‘Vergroeningsmaatregelen dragen niet bij aan veel beter milieu’
De vergroeningseisen zijn volgens de ERK in het algemeen weinig veeleisend en komen grotendeels overeen met de normale landbouwpraktijken. Schouten schrijft in haar brief: ‘De voordelen van vergroening voor de biodiversiteit zijn beperkt als gevolg van het feit dat door agrariërs vooral wordt ingezet op productieve ecologische aandachtgebieden, waarbij voornamelijk wordt gekozen voor vanggewassen en stikstofbindende gewassen.’ Volgens de ERK leveren juist deze gewassen geen grote voordelen op voor de biodiversiteit. Bovendien maken ze vaak al deel uit van de normale landbouwpraktijken.
Vereenvoudiging GLB
Dat de voordelen van de GLB-vergroening volgens de ERK beperkt zijn, was in maart 2017 ook al de conclusie van een nationaal eerste evaluatierapport, afkomstig van de WUR. Hierin kwam naar voren dat de effecten van de vergroeningsmaatregelen vooralsnog beperkt zijn, vooral voor de biodiversiteit, omdat veel boeren kiezen voor een productiegerelateerde invulling van de vergroening door voor 90 procent te kiezen voor vanggewassen.

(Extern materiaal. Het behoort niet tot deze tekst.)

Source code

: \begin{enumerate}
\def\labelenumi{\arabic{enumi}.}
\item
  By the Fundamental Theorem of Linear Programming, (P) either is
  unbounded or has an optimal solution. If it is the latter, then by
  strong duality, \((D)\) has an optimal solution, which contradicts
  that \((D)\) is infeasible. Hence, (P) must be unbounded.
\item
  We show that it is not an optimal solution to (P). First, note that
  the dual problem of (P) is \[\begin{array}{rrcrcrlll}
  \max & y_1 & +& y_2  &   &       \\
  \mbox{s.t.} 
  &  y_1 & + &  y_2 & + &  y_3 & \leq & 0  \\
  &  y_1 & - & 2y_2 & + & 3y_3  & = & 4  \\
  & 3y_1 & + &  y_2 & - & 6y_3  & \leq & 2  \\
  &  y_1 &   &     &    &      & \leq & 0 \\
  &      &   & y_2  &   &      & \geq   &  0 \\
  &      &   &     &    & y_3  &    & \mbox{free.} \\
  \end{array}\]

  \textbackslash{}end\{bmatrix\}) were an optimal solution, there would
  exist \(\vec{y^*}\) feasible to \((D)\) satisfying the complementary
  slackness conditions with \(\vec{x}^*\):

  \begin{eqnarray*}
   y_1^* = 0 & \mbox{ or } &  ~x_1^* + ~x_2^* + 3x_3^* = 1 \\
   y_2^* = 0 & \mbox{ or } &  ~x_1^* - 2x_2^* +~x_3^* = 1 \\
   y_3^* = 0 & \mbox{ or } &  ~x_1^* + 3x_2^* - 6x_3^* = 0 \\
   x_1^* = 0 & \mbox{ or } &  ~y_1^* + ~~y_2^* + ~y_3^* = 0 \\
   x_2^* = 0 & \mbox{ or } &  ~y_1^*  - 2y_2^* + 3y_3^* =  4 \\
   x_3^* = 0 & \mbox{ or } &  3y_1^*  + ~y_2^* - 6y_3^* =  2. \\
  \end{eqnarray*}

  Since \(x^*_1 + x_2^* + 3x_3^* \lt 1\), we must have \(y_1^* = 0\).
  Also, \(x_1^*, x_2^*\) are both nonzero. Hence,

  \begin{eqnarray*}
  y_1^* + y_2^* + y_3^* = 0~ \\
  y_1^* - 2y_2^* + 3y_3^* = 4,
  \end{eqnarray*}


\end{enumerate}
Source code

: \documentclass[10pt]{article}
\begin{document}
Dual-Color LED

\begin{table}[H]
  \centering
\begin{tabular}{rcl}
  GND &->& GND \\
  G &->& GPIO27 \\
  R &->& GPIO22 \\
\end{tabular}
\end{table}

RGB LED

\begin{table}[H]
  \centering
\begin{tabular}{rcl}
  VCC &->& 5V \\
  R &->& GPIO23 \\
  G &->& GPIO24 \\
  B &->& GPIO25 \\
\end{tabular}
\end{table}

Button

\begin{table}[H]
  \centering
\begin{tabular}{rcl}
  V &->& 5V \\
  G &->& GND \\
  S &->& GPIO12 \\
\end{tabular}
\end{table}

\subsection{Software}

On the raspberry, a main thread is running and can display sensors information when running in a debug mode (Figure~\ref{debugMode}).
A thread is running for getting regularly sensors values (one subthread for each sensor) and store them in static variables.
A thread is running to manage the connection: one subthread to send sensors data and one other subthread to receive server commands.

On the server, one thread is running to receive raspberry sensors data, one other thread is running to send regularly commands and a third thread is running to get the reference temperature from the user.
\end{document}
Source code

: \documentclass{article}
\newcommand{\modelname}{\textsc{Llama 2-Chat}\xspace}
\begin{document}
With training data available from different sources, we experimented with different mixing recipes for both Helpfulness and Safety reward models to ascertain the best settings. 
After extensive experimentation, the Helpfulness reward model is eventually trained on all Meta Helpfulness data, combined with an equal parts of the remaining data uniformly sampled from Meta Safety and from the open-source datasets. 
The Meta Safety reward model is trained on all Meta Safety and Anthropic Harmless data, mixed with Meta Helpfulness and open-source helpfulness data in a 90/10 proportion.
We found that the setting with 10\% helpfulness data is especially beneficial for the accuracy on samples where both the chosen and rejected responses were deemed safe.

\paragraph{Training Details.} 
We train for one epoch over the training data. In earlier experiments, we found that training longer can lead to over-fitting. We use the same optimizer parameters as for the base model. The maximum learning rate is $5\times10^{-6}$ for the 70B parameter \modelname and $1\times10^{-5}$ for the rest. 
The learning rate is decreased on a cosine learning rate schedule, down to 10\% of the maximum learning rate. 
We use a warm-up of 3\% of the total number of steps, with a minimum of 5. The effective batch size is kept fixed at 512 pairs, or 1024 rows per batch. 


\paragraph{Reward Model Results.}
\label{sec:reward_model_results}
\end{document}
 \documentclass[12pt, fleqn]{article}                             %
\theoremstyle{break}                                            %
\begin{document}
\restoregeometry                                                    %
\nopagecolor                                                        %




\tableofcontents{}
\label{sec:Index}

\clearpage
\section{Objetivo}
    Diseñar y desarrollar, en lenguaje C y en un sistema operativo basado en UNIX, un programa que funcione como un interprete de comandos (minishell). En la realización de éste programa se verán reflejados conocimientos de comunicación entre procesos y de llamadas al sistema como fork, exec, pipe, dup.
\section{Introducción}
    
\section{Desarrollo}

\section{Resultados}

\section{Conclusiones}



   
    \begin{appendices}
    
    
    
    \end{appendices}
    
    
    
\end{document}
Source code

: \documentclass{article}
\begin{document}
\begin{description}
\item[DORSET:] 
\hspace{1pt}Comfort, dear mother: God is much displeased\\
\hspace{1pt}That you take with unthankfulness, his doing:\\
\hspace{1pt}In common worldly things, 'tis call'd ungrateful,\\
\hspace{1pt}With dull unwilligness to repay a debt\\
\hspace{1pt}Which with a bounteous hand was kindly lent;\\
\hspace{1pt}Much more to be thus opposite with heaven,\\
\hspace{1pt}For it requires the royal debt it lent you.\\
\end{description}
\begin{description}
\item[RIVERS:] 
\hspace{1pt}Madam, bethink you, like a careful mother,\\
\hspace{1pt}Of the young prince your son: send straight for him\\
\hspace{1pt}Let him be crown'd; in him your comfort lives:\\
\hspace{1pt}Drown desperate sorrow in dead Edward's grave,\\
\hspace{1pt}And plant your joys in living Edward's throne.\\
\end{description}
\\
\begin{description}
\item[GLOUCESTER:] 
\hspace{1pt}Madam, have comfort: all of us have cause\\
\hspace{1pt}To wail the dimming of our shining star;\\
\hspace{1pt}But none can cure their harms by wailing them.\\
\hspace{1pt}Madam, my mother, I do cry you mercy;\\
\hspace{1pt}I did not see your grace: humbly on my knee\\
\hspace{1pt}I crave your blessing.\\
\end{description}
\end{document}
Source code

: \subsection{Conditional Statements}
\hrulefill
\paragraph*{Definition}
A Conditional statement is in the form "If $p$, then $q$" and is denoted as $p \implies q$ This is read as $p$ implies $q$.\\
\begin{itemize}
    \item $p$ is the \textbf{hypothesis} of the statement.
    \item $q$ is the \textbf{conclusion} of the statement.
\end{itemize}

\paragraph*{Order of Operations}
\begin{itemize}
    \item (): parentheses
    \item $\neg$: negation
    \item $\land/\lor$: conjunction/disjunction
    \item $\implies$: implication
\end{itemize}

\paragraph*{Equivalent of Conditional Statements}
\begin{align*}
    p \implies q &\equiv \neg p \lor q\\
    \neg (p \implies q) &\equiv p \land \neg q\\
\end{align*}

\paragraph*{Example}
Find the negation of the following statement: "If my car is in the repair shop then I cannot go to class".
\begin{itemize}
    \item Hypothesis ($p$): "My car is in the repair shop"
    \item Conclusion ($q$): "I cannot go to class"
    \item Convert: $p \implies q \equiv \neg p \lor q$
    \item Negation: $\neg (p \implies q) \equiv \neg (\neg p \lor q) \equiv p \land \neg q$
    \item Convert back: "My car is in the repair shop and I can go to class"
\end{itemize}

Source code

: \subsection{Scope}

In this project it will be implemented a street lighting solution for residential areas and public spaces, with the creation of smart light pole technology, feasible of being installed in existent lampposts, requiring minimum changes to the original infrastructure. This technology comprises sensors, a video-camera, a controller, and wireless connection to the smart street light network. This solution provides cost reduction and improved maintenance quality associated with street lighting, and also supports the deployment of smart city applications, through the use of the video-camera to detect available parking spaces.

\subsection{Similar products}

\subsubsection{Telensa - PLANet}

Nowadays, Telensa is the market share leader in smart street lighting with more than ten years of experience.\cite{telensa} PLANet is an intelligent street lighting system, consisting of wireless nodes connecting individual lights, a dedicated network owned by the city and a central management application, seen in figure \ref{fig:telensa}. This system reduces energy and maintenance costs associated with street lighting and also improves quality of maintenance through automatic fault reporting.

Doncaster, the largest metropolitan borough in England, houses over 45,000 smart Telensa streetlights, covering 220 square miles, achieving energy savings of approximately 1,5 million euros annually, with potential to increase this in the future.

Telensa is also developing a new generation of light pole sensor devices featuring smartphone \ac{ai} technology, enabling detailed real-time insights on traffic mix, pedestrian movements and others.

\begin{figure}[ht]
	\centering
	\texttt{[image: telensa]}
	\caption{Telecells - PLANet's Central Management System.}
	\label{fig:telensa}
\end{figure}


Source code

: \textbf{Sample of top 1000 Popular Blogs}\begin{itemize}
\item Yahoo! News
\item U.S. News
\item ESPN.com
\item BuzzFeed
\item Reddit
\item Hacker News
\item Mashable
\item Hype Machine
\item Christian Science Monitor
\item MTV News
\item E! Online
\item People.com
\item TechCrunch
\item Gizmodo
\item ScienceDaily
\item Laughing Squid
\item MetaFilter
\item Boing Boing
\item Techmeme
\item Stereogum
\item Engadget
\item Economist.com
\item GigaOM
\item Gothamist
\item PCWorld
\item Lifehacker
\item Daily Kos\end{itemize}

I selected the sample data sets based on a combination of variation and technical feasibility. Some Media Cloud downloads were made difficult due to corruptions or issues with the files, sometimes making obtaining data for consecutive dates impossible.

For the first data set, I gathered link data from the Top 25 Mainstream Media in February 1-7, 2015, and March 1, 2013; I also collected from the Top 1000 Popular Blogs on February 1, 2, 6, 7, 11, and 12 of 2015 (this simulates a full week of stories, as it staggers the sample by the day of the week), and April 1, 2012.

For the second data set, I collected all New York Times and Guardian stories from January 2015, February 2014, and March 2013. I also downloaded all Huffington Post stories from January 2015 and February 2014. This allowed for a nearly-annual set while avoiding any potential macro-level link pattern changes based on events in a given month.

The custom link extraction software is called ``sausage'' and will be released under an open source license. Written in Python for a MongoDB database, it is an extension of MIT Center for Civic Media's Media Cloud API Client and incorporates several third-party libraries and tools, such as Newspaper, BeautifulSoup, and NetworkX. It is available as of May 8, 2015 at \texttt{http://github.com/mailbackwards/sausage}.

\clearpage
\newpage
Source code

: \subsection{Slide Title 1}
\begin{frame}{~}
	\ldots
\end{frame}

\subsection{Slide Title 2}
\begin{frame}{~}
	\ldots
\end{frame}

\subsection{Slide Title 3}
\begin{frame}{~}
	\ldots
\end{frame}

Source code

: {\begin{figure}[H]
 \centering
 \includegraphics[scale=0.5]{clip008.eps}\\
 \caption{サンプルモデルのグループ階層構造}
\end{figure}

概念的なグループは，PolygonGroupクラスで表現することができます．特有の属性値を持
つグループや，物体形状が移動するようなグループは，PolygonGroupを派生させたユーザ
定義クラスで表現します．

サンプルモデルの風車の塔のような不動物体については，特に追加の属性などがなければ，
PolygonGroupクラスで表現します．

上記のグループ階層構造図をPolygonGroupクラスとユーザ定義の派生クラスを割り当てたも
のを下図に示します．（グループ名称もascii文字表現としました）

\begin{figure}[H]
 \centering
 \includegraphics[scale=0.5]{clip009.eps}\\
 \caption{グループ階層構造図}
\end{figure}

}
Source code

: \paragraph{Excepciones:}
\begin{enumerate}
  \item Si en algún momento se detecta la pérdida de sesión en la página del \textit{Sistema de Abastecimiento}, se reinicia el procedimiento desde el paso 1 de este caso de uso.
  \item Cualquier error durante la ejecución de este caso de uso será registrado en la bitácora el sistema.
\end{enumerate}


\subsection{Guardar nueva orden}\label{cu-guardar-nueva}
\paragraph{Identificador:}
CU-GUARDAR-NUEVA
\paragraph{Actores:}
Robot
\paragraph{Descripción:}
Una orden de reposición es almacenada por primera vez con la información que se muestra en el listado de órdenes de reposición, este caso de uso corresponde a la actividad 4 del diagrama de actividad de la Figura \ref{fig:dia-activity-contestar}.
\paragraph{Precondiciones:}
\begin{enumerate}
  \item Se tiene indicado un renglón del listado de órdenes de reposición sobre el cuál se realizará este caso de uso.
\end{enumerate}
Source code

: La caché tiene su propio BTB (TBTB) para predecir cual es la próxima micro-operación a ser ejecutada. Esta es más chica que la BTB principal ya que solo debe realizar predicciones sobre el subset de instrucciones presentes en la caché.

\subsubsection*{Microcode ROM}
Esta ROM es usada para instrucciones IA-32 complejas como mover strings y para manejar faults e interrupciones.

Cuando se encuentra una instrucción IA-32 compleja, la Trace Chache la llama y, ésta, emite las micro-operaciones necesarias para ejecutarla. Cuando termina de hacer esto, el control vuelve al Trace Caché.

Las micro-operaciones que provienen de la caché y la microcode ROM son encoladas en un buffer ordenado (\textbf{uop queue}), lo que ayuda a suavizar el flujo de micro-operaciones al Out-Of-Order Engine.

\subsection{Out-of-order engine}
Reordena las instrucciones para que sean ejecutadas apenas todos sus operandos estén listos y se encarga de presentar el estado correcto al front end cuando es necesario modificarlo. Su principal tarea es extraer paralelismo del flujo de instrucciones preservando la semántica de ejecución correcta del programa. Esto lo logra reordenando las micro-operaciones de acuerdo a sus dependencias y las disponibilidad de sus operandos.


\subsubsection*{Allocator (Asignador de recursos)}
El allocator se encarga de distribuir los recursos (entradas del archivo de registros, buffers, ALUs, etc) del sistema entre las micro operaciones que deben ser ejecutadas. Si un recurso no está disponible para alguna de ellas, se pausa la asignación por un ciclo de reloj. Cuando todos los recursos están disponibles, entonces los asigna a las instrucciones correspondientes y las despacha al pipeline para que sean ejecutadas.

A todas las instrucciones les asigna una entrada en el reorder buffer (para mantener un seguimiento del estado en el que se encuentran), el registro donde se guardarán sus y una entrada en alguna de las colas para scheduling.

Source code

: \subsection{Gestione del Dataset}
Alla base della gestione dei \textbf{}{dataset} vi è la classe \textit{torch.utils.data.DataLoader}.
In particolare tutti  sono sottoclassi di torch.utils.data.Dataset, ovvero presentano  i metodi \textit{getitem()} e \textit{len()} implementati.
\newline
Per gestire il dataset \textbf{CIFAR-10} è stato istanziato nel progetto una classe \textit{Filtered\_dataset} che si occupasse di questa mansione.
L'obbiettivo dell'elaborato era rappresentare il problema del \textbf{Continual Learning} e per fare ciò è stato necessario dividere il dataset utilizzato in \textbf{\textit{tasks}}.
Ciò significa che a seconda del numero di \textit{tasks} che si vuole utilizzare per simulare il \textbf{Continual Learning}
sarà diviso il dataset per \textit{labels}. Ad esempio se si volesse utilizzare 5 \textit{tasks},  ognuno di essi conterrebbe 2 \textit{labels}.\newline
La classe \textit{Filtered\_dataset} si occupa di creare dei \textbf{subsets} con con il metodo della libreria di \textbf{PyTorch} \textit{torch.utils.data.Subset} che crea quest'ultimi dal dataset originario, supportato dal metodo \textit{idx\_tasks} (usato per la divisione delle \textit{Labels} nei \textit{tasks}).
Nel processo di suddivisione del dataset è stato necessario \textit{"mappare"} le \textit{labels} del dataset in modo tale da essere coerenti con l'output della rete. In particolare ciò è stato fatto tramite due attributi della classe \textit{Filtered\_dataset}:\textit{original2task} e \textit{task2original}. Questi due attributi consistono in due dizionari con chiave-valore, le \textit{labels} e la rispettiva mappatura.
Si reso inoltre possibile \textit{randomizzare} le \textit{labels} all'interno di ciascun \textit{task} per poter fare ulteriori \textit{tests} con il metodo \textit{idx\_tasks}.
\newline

Volgens de ERK maakt de huidige vergroening het GLB aanzienlijk complexer en beveelt op dit punt vereenvoudiging aan. Dit sluit volgens de minister aan bij het streven van Nederland om te komen tot een algehele vereenvoudiging van het GLB.
Vergroeningsbetaling
Omdat de vergroeningssubsidies gemiddeld genomen aanzienlijk hoger uitvallen dan de kosten die landbouwers moeten maken om aan de vergroeningseisen te voldoen, stelt de ERK dat de vergroeningsbetaling in wezen een inkomenssteunregeling blijft. ERK wil daarom landbouwers alleen nog toegang geven tot GLB-betalingen, indien ze voldoen aan een reeks basismilieunormen, waaronder de generieke vergroeningsmaatregelen van het GLB.